Their deformities were not only placed as entertainment for many to enjoy, but their songs and dancing were of “exquisite taste and sweetness”. “Christine [had] a soprano voice. Millie a contralto”, and their harmonic duets were paired with graceful dancing that is seen as even more impressive with the uniqueness of their four legs (16).
Christine and Millie were sold like products between owners through transactions, and were kidnapped for someone to gain a profit. They were of course, not treated with the dignity of that era’s white person. But the twins were so marveled and revered that their skin color, which was a large contributing factor to how one was categorized in 19th century America, was not the reason for their “oppression” as profitable products that traveled and entertained. There is an alternative situation to consider. If Millie and Christine were white, would perhaps they be treated differently, or if their deformity been taken advantage the exact same way?
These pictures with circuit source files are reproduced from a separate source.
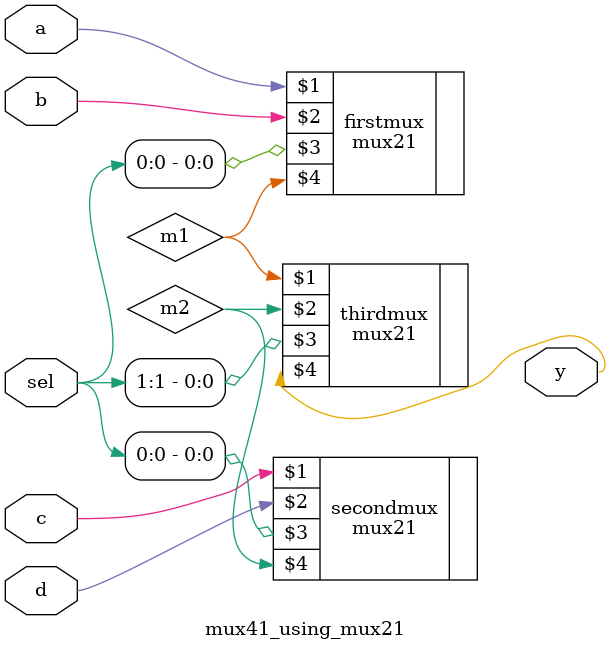
<source format=v>
module mux41_using_mux21
(	input a,b,c,d,
	input [0:1] sel,
	output y
);
wire m1,m2;

mux21 firstmux (a,b,sel[0],m1);
mux21 secondmux (c,d,sel[0],m2);
mux21 thirdmux (m1,m2,sel[1],y);

endmodule
	
</source>
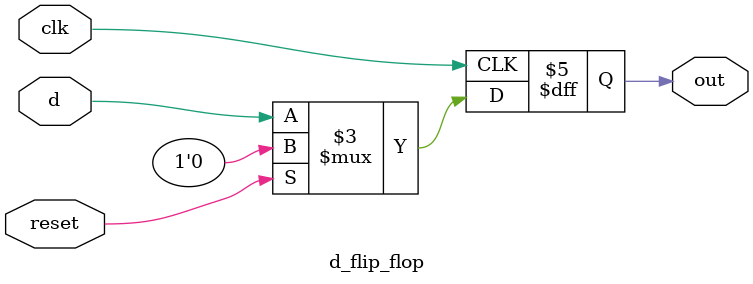
<source format=v>
`timescale 1ns/ 1ps

module d_flip_flop ( out,d ,clk ,reset );

output out ;
reg out ;

input d ;
wire d ;
input clk ;
wire clk ;
input reset ;
wire reset ;

always @ (posedge (clk)) begin
 if (reset)
  out <= 0;
 else
  out <= d ;
end

endmodule
</source>
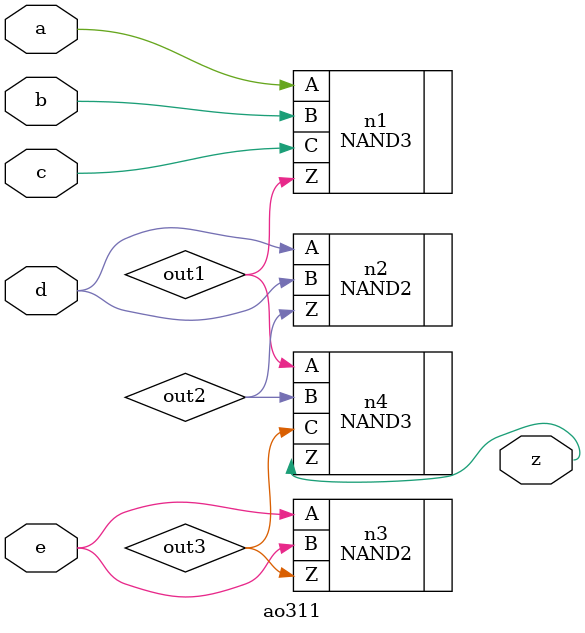
<source format=v>
`timescale 1ns / 1ns

/* cell level model of ao311 */
module ao311 (a,b,c,d,e,z); //listed circuit name
  input a,b,c,d,e; //listed inputs
  output z; //listed outputs
NAND3 n1 (.A(a), .B(b), .C(c), .Z(out1)); //NAND gate with inputs a b and c all outputting out1
NAND2 n2 (.A(d), .B(d), .Z(out2)); //NAND gate 2 with d inputting as inputs 1 and 2, outputting out2
NAND2 n3 (.A(e), .B(e), .Z(out3)); //NAND gate 3 with e inputting as inputs 1 and 2, outputting out3
NAND3 n4 (.A(out1), .B(out2), .C(out3), .Z(z)); //NAND gate 4 inputting the outputs of n1 and n2, outputting to z
endmodule

</source>
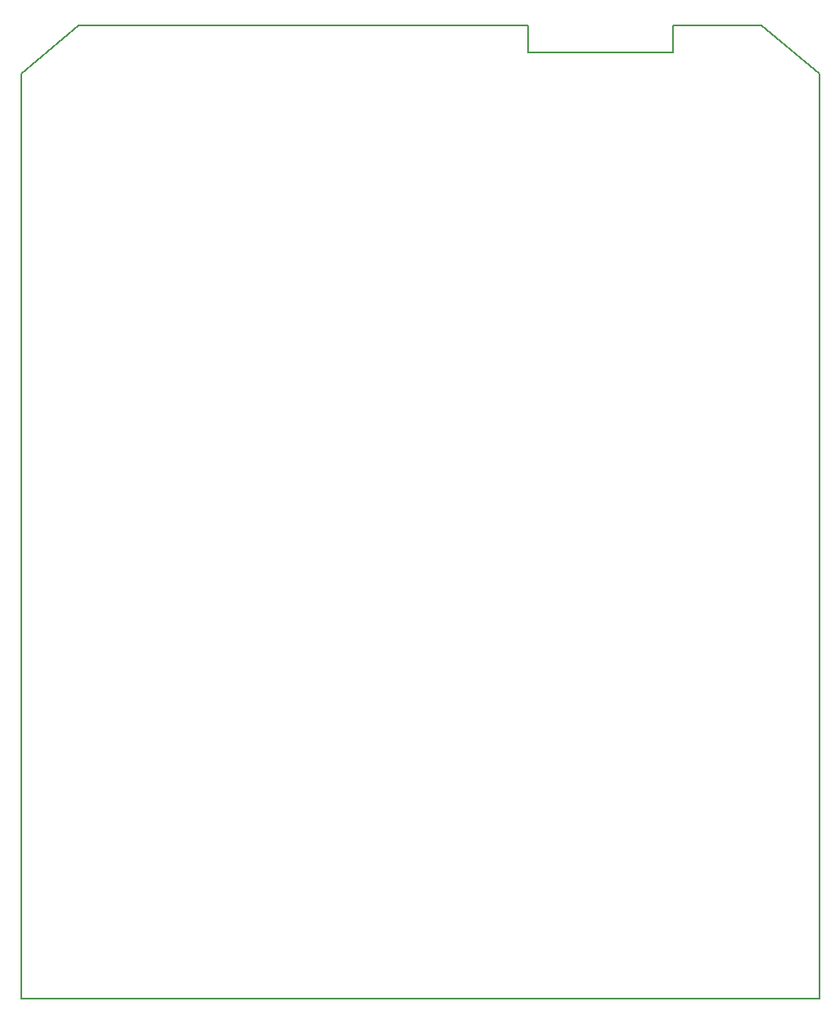
<source format=gm1>
G04 #@! TF.GenerationSoftware,KiCad,Pcbnew,(6.0.5-0)*
G04 #@! TF.CreationDate,2023-01-01T23:21:56+00:00*
G04 #@! TF.ProjectId,bms,626d732e-6b69-4636-9164-5f7063625858,rev?*
G04 #@! TF.SameCoordinates,Original*
G04 #@! TF.FileFunction,Profile,NP*
%FSLAX46Y46*%
G04 Gerber Fmt 4.6, Leading zero omitted, Abs format (unit mm)*
G04 Created by KiCad (PCBNEW (6.0.5-0)) date 2023-01-01 23:21:56*
%MOMM*%
%LPD*%
G01*
G04 APERTURE LIST*
G04 #@! TA.AperFunction,Profile*
%ADD10C,0.200000*%
G04 #@! TD*
G04 APERTURE END LIST*
D10*
X170330000Y-53832000D02*
X176330000Y-58832000D01*
X93780000Y-58832000D02*
X99780000Y-53832000D01*
X161217000Y-53832000D02*
X170330000Y-53832000D01*
X176330000Y-58832000D02*
X176330000Y-154432000D01*
X146231000Y-56642000D02*
X146231000Y-53832000D01*
X161217000Y-53832000D02*
X161217000Y-56642000D01*
X146231000Y-53832000D02*
X99780000Y-53832000D01*
X146231000Y-56642000D02*
X161217000Y-56642000D01*
X176330000Y-154432000D02*
X93780000Y-154432000D01*
X93780000Y-58832000D02*
X93780000Y-154432000D01*
M02*

</source>
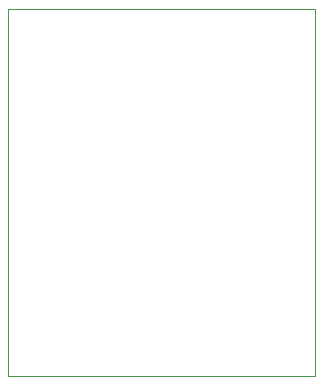
<source format=gbr>
%TF.GenerationSoftware,KiCad,Pcbnew,(5.1.6)-1*%
%TF.CreationDate,2020-09-22T22:17:54+03:00*%
%TF.ProjectId,Tape devboard,54617065-2064-4657-9662-6f6172642e6b,rev?*%
%TF.SameCoordinates,Original*%
%TF.FileFunction,Profile,NP*%
%FSLAX46Y46*%
G04 Gerber Fmt 4.6, Leading zero omitted, Abs format (unit mm)*
G04 Created by KiCad (PCBNEW (5.1.6)-1) date 2020-09-22 22:17:54*
%MOMM*%
%LPD*%
G01*
G04 APERTURE LIST*
%TA.AperFunction,Profile*%
%ADD10C,0.050000*%
%TD*%
G04 APERTURE END LIST*
D10*
X144000000Y-69000000D02*
X144000000Y-100000000D01*
X118000000Y-69000000D02*
X144000000Y-69000000D01*
X118000000Y-100000000D02*
X118000000Y-69000000D01*
X144000000Y-100000000D02*
X118000000Y-100000000D01*
M02*

</source>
Millie and Christine’s life raises the conversation discussing whether the twins were placed under the same oppression as black enslaved persons in America, even being born within a family under slavery. The twins were not set to work in the fields or care for their white masters as exploited labor. They traveled as commodities, displaying their talents as exhibitions for an audience. There are connections to be made, however, to the practice of slave traders commodifying their slaves as “products” to appear their fittest and most healthiest to gain a large profit. Such practices by slave traders included shaving men’s beards, plucking gray hairs and blackening them with dye, exercising slaves so their muscles stay toned, amongst other techniques “by which the traders turned people into things and then into money” (Johnson 119).
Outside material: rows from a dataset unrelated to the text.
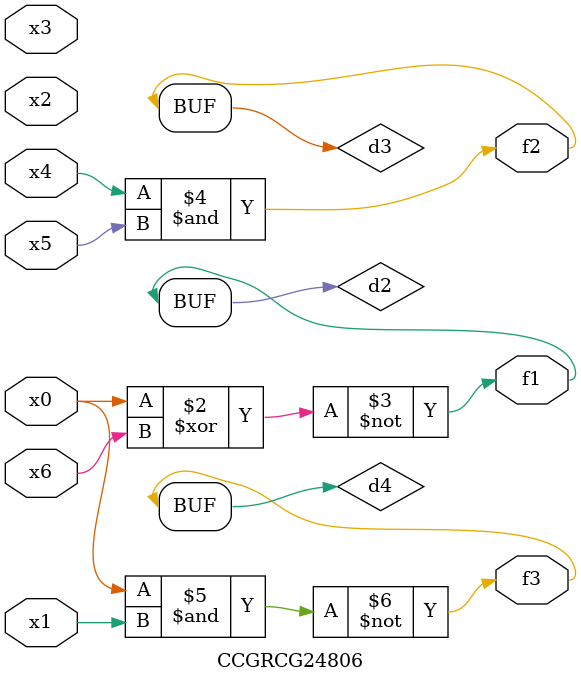
<source format=v>
module CCGRCG24806(
	input x0, x1, x2, x3, x4, x5, x6,
	output f1, f2, f3
);

	wire d1, d2, d3, d4;

	nor (d1, x0);
	xnor (d2, x0, x6);
	and (d3, x4, x5);
	nand (d4, x0, x1);
	assign f1 = d2;
	assign f2 = d3;
	assign f3 = d4;
endmodule

</source>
The twins do not speak much about slavery in their publication, considering it was for their audience, not abolitionists. Slavery is spoken more as a given fact of that time’s culture instead of a horrifying one, like financial transactions between owners instead of terrible exploitation. There is no incident spoken that is recalled to be graphic or violent that is usually described in an enslaved person’s experience, and they revere and compliment their white owners. According to their narrative, it appears that Mrs. Smith truly loved and appreciated the twins, but her efforts in educating the twins could be considered grooming them to perform for profit. It must also be mentioned that this publication was sold by their “agents”, who were their owners.
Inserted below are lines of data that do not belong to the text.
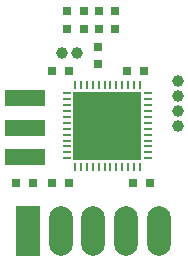
<source format=gtp>
G04 Layer_Color=8421504*
%FSLAX25Y25*%
%MOIN*%
G70*
G01*
G75*
%ADD10O,0.07874X0.16535*%
%ADD11R,0.07874X0.16535*%
%ADD12C,0.03937*%
%ADD13R,0.13386X0.05512*%
%ADD14R,0.02756X0.03150*%
%ADD15R,0.03150X0.02756*%
%ADD16R,0.22835X0.22835*%
%ADD17O,0.00984X0.02756*%
%ADD18O,0.02756X0.00984*%
%ADD19R,0.02756X0.00984*%
D10*
X54535Y9138D02*
D03*
X21819D02*
D03*
X32724D02*
D03*
X43630D02*
D03*
D11*
X10913D02*
D03*
D12*
X27319Y68618D02*
D03*
X22319D02*
D03*
X60819Y44118D02*
D03*
Y49118D02*
D03*
Y59118D02*
D03*
Y54118D02*
D03*
D13*
X9819Y33776D02*
D03*
Y43618D02*
D03*
Y53461D02*
D03*
D14*
X24063Y82618D02*
D03*
X29575D02*
D03*
X24063Y76618D02*
D03*
X29575D02*
D03*
X7063Y25118D02*
D03*
X12575D02*
D03*
X40075Y82618D02*
D03*
X34563D02*
D03*
X40075Y76618D02*
D03*
X34563D02*
D03*
X49575Y62618D02*
D03*
X44063D02*
D03*
X51575Y25118D02*
D03*
X46063D02*
D03*
X19063D02*
D03*
X24575D02*
D03*
X19063Y62618D02*
D03*
X24575D02*
D03*
D15*
X34319Y70374D02*
D03*
Y64862D02*
D03*
D16*
X37461Y44201D02*
D03*
D17*
X26634Y57784D02*
D03*
X28602D02*
D03*
X30571D02*
D03*
X32539D02*
D03*
X34508D02*
D03*
X36476D02*
D03*
X38445D02*
D03*
X40413D02*
D03*
X42382D02*
D03*
X44350D02*
D03*
X46319D02*
D03*
X48287D02*
D03*
Y30618D02*
D03*
X46319D02*
D03*
X44350D02*
D03*
X42382D02*
D03*
X40413D02*
D03*
X38445D02*
D03*
X36476D02*
D03*
X34508D02*
D03*
X32539D02*
D03*
X30571D02*
D03*
X28602D02*
D03*
X26634D02*
D03*
D18*
X51043Y55028D02*
D03*
Y53059D02*
D03*
Y51091D02*
D03*
Y49122D02*
D03*
Y47153D02*
D03*
Y45185D02*
D03*
Y43216D02*
D03*
Y41248D02*
D03*
Y39279D02*
D03*
Y37311D02*
D03*
Y35342D02*
D03*
Y33374D02*
D03*
X23878D02*
D03*
Y35342D02*
D03*
Y37311D02*
D03*
Y39279D02*
D03*
Y41248D02*
D03*
Y43216D02*
D03*
Y45185D02*
D03*
Y47153D02*
D03*
Y49122D02*
D03*
Y51091D02*
D03*
Y53059D02*
D03*
D19*
Y55028D02*
D03*
M02*

</source>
The twins were of course viewed as some sort of product with services to sell, but they were differentiated from black enslaved persons, perhaps more “worthy” of white people’s attention and admiration. Practically celebrities, they even were gifted jewelry from Queen Victoria, and lived under seemingly caring owners who extensively strived to unite their family and provide an education for the twins. Their unique circumstance presents questioning if their deformity saved them from a lifetime of oppression, a different type of oppression, under typical enslavement. Did the twins even percieve themselves as oppressed at all? It may not be entirely clear, but perhaps Millie and Christine were very fortunate to have been bought under the “very giving” Smiths, who appear to have loved and worked hard for Mille and Christine and their family. Millie and Christine’s circumstances cannot be understood without the backdrop of slavery, however, where they were still considered products and not breathing, meaningful people.